FamilyLife Today® is an award-winning podcast featuring fun, engaging conversations that help families grow together with Jesus while pursuing the relationships that matter most. Hosted by Dave and Ann Wilson, new episodes air every Tuesday and Thursday.

About Dave and Ann Wilson

Dave and Ann Wilson are co-hosts of FamilyLife Today©, FamilyLife’s nationally-syndicated radio program.

Dave and Ann have been married for more than 40 years and have spent the last 35 teaching and mentoring couples and parents across the country. They have been featured speakers at FamilyLife’s Weekend to Remember® since 1993, and have also hosted their own marriage conferences across the country.

Dave and Ann helped plant Kensington Community Church in Detroit, Michigan where they served together in ministry for more than three decades, wrapping up their time at Kensington in 2020.

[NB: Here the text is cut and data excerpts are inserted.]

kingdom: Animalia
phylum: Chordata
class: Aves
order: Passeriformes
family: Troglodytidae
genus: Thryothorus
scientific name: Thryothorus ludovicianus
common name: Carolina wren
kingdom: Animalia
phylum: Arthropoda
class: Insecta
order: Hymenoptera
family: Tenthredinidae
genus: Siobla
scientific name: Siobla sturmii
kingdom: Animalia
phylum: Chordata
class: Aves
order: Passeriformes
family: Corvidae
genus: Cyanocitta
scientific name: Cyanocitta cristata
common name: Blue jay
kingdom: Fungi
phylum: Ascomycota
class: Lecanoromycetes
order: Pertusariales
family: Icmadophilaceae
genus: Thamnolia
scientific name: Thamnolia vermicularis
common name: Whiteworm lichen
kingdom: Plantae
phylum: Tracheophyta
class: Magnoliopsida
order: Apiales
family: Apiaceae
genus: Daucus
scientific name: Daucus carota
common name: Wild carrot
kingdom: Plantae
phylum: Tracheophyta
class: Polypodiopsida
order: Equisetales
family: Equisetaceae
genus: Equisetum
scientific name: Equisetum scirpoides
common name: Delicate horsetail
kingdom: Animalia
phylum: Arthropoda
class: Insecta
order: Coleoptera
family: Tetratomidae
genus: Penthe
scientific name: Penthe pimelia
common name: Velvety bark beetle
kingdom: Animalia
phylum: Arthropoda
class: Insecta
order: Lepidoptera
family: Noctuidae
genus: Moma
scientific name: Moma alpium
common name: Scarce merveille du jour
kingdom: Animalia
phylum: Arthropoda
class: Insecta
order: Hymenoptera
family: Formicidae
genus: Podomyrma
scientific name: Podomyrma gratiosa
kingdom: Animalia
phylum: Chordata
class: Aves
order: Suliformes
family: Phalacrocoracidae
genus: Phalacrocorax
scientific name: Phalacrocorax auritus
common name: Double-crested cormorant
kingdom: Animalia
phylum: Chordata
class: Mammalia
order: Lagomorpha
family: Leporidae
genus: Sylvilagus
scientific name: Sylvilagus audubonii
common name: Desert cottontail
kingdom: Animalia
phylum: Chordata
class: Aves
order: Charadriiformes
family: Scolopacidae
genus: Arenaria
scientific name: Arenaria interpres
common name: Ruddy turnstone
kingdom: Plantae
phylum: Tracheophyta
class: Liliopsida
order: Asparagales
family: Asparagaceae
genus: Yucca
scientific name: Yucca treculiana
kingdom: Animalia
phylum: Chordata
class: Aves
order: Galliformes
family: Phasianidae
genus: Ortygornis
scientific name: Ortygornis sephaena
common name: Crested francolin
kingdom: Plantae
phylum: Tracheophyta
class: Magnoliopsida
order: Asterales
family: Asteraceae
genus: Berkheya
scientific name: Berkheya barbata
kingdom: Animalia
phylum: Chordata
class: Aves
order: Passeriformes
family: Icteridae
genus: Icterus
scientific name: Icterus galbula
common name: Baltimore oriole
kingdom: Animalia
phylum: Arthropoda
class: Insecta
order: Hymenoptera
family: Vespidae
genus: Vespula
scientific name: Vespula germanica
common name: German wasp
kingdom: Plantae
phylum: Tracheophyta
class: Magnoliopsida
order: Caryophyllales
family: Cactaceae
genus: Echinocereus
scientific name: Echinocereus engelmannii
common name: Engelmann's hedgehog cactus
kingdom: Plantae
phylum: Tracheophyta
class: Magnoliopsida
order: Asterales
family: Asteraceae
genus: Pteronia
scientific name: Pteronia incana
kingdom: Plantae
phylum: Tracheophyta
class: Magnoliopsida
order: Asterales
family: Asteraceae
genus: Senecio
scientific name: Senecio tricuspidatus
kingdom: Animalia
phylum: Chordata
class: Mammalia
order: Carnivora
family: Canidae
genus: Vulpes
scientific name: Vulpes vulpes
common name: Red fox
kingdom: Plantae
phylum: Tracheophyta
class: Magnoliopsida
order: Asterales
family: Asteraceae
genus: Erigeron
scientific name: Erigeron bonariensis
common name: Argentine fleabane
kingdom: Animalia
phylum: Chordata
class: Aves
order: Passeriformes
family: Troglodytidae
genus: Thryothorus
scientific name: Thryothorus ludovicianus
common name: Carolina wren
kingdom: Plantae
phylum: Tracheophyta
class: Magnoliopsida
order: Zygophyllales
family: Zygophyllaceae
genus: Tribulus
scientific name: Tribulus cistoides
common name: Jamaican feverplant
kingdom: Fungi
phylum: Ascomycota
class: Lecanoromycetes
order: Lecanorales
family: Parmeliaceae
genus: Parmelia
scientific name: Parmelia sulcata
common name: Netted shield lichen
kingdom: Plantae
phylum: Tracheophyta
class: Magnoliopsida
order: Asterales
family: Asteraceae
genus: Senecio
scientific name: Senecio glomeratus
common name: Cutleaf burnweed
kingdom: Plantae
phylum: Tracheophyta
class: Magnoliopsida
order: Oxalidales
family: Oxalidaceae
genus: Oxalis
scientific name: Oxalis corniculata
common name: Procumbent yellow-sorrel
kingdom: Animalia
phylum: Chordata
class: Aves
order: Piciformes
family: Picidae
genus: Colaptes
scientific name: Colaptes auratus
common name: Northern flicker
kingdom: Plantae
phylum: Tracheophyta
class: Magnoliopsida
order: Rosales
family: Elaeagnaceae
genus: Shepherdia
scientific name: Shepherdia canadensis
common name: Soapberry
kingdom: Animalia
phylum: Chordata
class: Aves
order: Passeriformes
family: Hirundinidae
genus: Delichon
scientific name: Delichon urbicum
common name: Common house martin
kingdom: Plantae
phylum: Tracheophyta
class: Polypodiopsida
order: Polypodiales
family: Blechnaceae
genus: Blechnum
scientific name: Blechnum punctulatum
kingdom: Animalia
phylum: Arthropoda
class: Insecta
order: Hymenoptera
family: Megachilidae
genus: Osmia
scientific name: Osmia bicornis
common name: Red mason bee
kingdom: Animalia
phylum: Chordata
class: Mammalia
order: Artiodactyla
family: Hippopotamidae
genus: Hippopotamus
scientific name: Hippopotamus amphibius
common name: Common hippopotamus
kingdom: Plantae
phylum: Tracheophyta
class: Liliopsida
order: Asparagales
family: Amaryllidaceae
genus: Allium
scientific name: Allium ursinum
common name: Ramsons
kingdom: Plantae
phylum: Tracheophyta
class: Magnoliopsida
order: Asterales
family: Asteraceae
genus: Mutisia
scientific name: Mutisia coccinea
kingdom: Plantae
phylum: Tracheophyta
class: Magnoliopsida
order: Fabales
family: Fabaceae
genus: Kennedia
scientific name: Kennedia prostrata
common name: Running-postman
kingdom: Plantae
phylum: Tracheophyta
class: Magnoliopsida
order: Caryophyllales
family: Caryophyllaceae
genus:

The Wilsons are the creative force behind DVD teaching series Rock Your Marriage and The Survival Guide To Parenting, as well as authors of the recently released books Vertical Marriage (Zondervan, 2019) and No Perfect Parents (Zondervan, 2021).

Dave is a graduate of the International School of Theology, where he received a Master of Divinity degree. A Ball State University Hall of Fame Quarterback, Dave served the Detroit Lions as Chaplain for thirty-three years. Ann attended the University of Kentucky. She has been active with Dave in ministry as a speaker, writer, small group leader, and mentor to countless women.

The Wilsons live in the Detroit area. They have three grown sons, CJ, Austin, and Cody, three daughters-in-law, and a growing number of grandchildren.